━━━ Data records ━━━

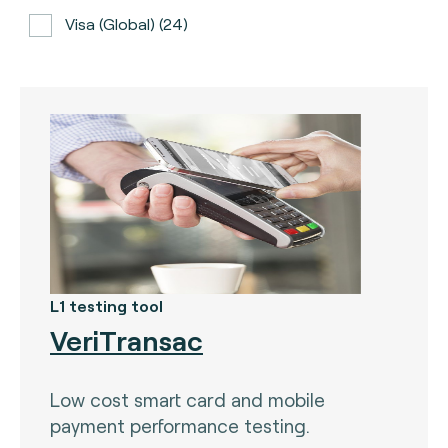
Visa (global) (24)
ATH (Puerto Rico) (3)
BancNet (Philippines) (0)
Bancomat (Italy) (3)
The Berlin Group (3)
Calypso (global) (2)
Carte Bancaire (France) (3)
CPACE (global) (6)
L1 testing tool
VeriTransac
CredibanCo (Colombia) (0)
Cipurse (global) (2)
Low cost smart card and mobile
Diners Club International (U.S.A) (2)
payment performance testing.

━━━
━━━ Data records ━━━

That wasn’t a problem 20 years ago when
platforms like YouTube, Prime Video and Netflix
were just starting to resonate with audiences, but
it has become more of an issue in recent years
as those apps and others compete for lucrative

━━━

Assignment -
I'd like the lines above from the one with "were just starting" up to and including the one with "as those apps" copied exactly, with no other lines.

Solution for this problem -
were just starting to resonate with audiences, but
it has become more of an issue in recent years
as those apps and others compete for lucrative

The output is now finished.